I love it when someone does a useful, instructive job explaining terms we take for granted here in technology. Lee Lefever nailed “Wikis in Plain English” with his video. Scott Gavin explains the potentially trendy term Enterprise 2.0 simply. Although Andrew McAfee is without doubt the authoritative author on the subject of Enterprise 2.0, Scott hit the basics.
Scott even said it was “social software within the firewall” which was refreshing to see with all the blather that everything must be hosted. The fact is most enterprises want something as vital as the content on a wiki behind the firewall. Not all surely, but the lion’s share.
What still leaves me wanting about everyone’s definition of Enterprise 2.0 is that it misses an important point: Enterprise 2.0 is just another natural evolution towards lighter weight software. Doesn’t matter if it hosted, behind the firewall, social or not. Companies embraced the open source movement and software-as-a-service because they were fed up with traditional enterprise software. Lightweight software is just another movement serving this same frustration and need.
Lightweight software serves a gap in the enterprise which Jonathan Nolen articulated in an interview:
“We think there’s a huge middle ground between open source and enterprise software that hasn’t been addressed—lightweight software,” Nolen said.

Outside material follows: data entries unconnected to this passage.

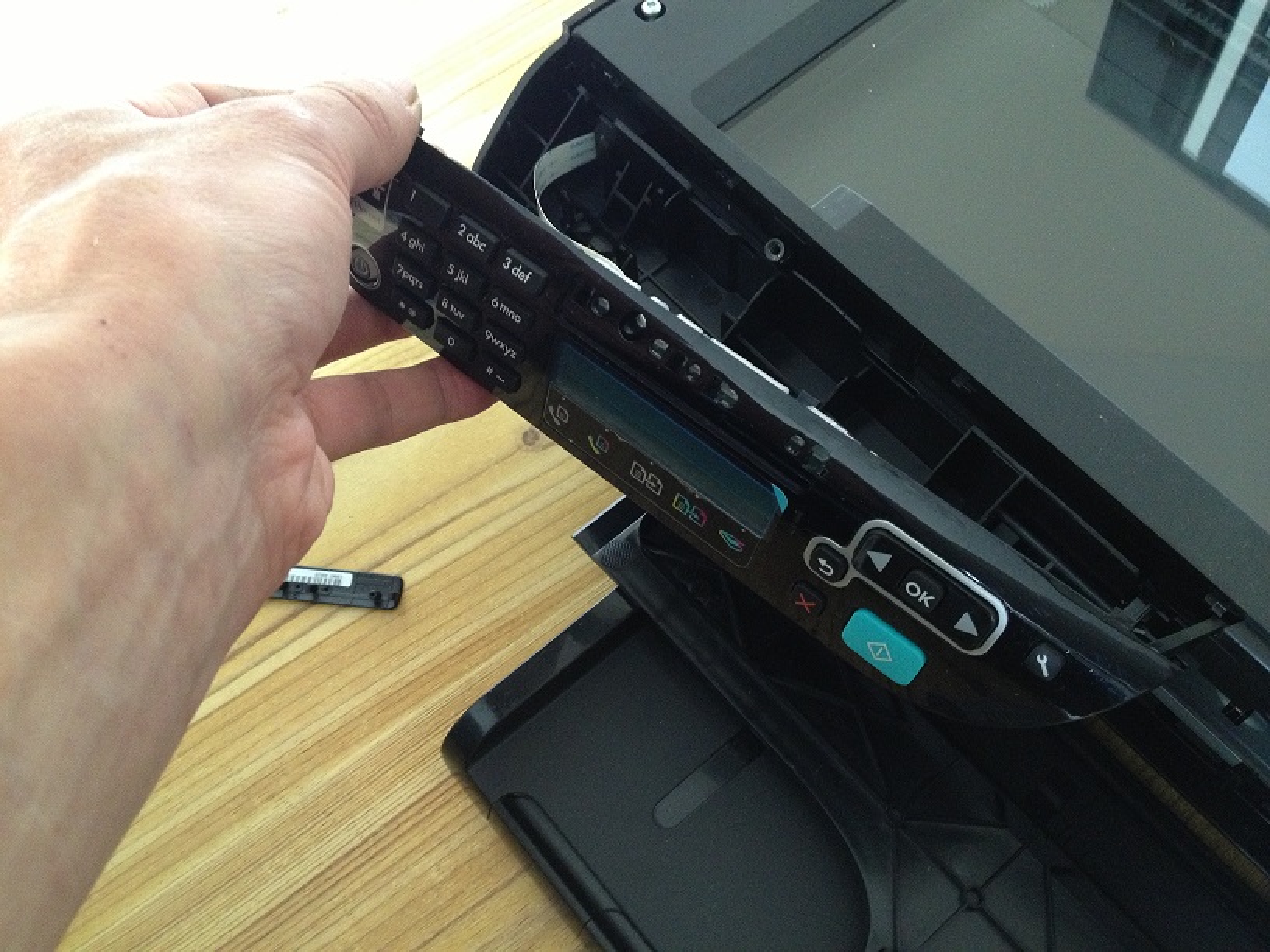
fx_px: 1284
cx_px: 635
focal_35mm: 35
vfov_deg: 40.7
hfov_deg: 52.6
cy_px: 476
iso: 320
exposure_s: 1/20
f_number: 2.4
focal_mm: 4.28
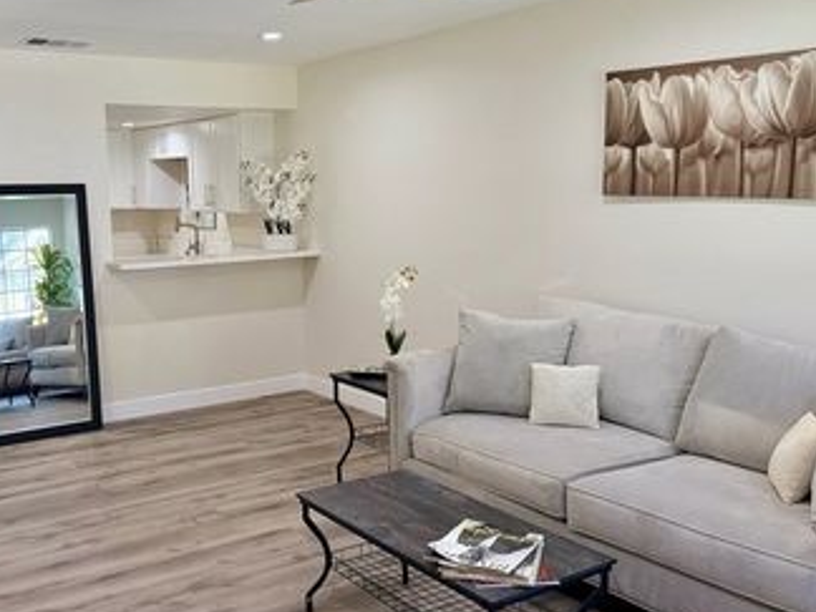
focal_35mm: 37
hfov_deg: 49.4
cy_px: 273
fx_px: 872
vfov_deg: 38.6
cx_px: 282
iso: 200
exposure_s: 1/230
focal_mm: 6.76
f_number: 1.78
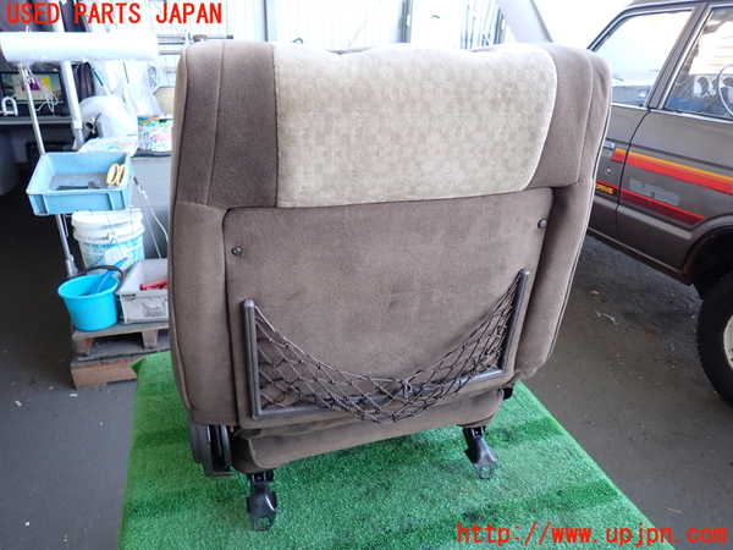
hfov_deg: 69.4
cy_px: 275
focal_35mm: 25
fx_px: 529
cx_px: 366
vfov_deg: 54.9
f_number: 2
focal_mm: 4.5
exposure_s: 1/60
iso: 200
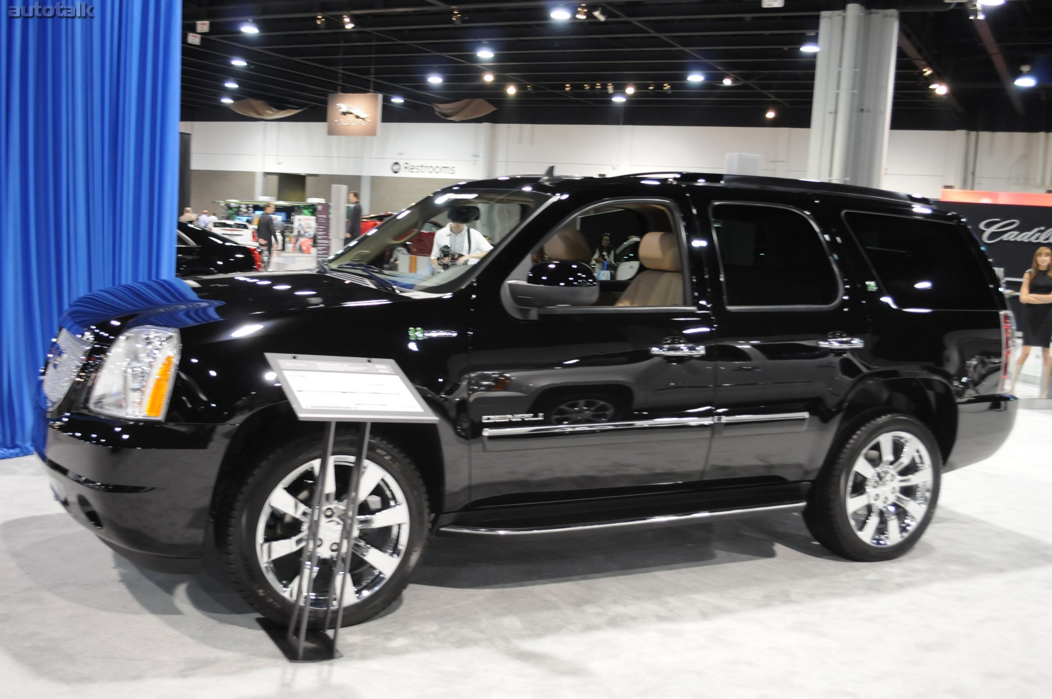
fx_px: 1051
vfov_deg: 36.8
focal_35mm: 36
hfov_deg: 53.2
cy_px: 350
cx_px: 526
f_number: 4
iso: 800
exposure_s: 1/15
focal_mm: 24
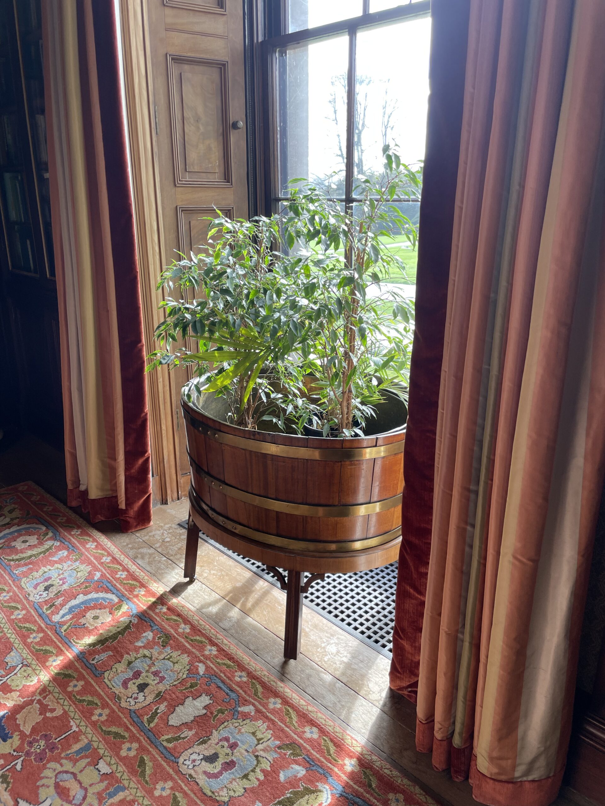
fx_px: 606
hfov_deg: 53.1
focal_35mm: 26
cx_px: 302
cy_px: 403
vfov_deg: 67.3
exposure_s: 1/127
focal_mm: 4.2
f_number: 1.6
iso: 32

This movement to lighter weight software is broader than the typical definitions of Enterprise 2.0 software. It’s about customers wanting easy to use, practical, easy to install (or hosted) software that is far less expensive and that does not entail an arduous, painful purchasing process. It’s should be simple, straightforward and easy to buy. In fact, it’s not about sales in our opinion at Atlassian.
This is why some of us believe that Enterprise 2.0 is not just about social software. It’s about a fundamental shift in the complexity and cost of software.